How to create a new Expectation Suite using the CLI¶
Show Docs for V2 (Batch Kwargs) API
While you could hand-author an Expectation Suite by writing a JSON file, just like with other features it is easier to let the CLI save you time and typos.
Run this command in the root directory of your project (where the init command created the great_expectations
subdirectory):
great_expectations suite new
This command prompts you to name your new Expectation Suite and to select a sample Batch of data that the suite will eventually describe. An empty suite is created and added to your project. Then it creates a jupyter notebook for you to start creating your new suite. The command concludes by opening the newly generated jupyter notebook.

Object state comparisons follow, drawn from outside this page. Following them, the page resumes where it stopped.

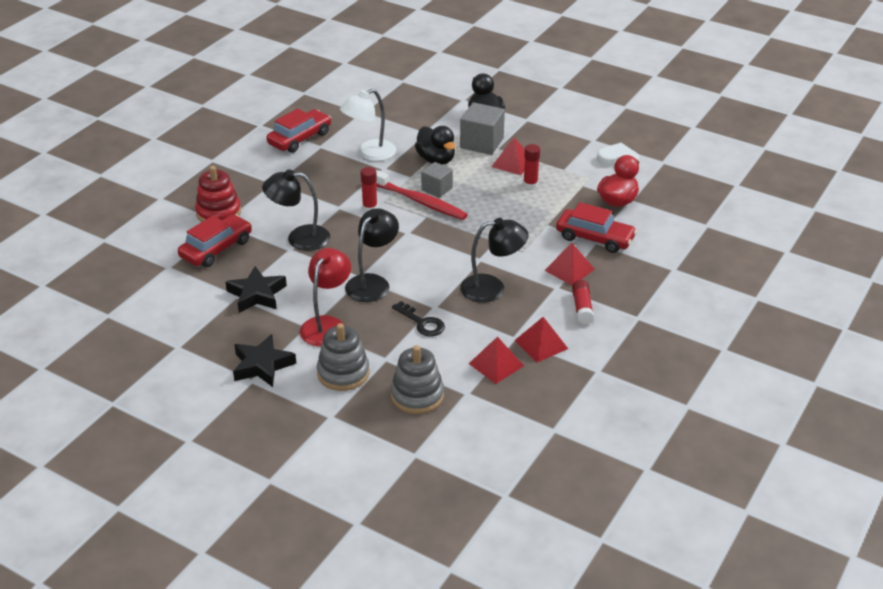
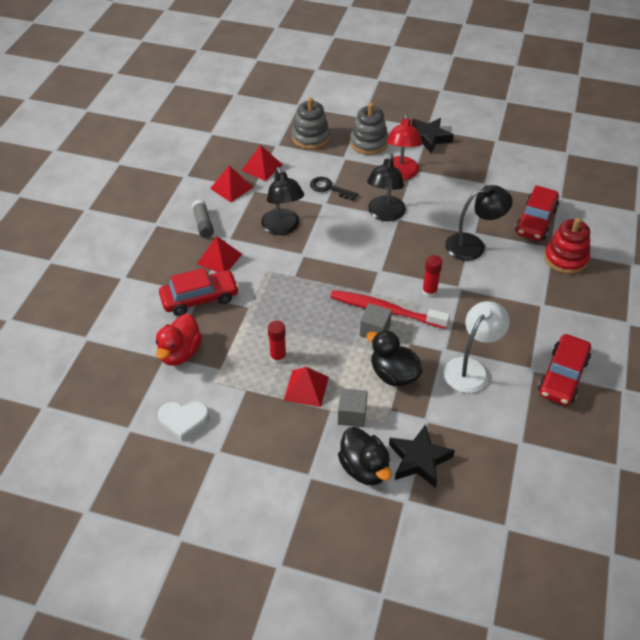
camera: 165 degrees right, 10 degrees up
(257, 294) = (470, 187): black star -> black star (419, 459)
(481, 143) = (352, 415): grey cube -> grey cube, size x0.63
(492, 288) = (283, 228): black lamp -> black lamp turned 90 degrees counterclockwise
(582, 308) = (203, 224): red glue stick -> grey glue stick
(595, 238) = (200, 298): red car -> red car turned 150 degrees clockwise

If you wish to skip the automated opening of jupyter notebook, add the –no-jupyter flag:
great_expectations suite new --no-jupyter
Show Docs for V3 (Batch Request) API
While you could hand-author an Expectation Suite by writing a JSON file, just like with other features it is easier to let the CLI save you time and typos.
Simply run this command and follow the prompts:
great_expectations --v3-api suite new
Alternatively, if you wish to skip some steps by providing flags please follow the rest of this document. We will walk through several available options for how to do this.
1. The --interactive
mode denotes the fact that you are interacting with your data. In
other words, you have access to a data source and can specify a Batch of data to be used to create Expectations
against. --manual
mode still allows you to create expectations (e.g., if you already know enough
about your data, such as the various columns in a database table), but you will not be able to run validations,
until you specify a Batch of data, which can be done at a later point; in fact, you can switch back and forth
between the interactive and manual modes, and all your expectations will be intact.

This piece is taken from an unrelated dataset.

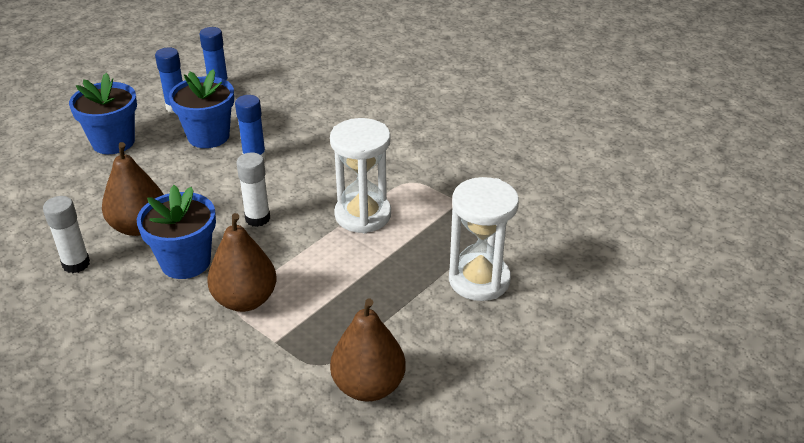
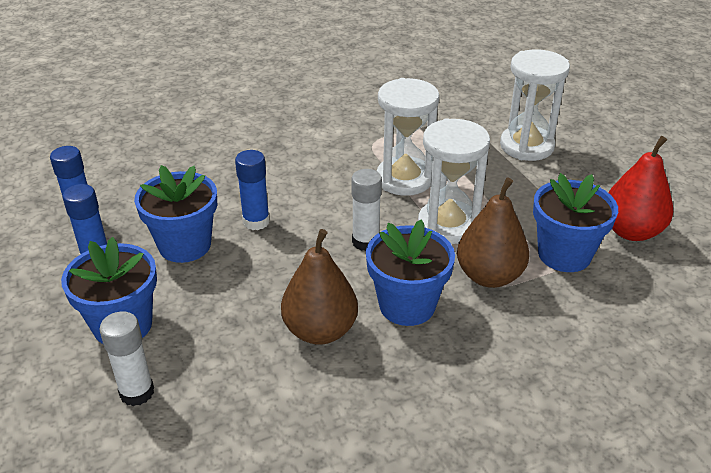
camera: 65 degrees left, 0 degrees up
(76, 264) = (358, 395): white glue stick -> white glue stick (137, 392)
(301, 342) = (564, 254): none -> blue flower pot
(307, 258) = (448, 225): none -> white hourglass
(368, 386) = (631, 231): brown pear -> red pear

Run this command in the root directory of your project (where the init command created the great_expectations
subdirectory:
great_expectations --v3-api suite new --interactive
This command prompts you to select a datasource, a data connector, and a data asset so as to identify a sample Batch of data the suite will eventually describe. If there are unique choices (e.g., only one data connector in your datasource configuration), then Great Expectations will automatically select it for you (to speed up the process).
Finally, unless you specify the name of the Expectation Suite on the command line (using the
--expectation-suite
option), the command will ask you to name your new Expectation Suite and offer you a
default name to simply accept, or provide your own.
Then an empty suite is created and added to your project.
Then Great Expectations creates a jupyter notebook for you to start creating your new suite. The command concludes by opening the newly generated jupyter notebook.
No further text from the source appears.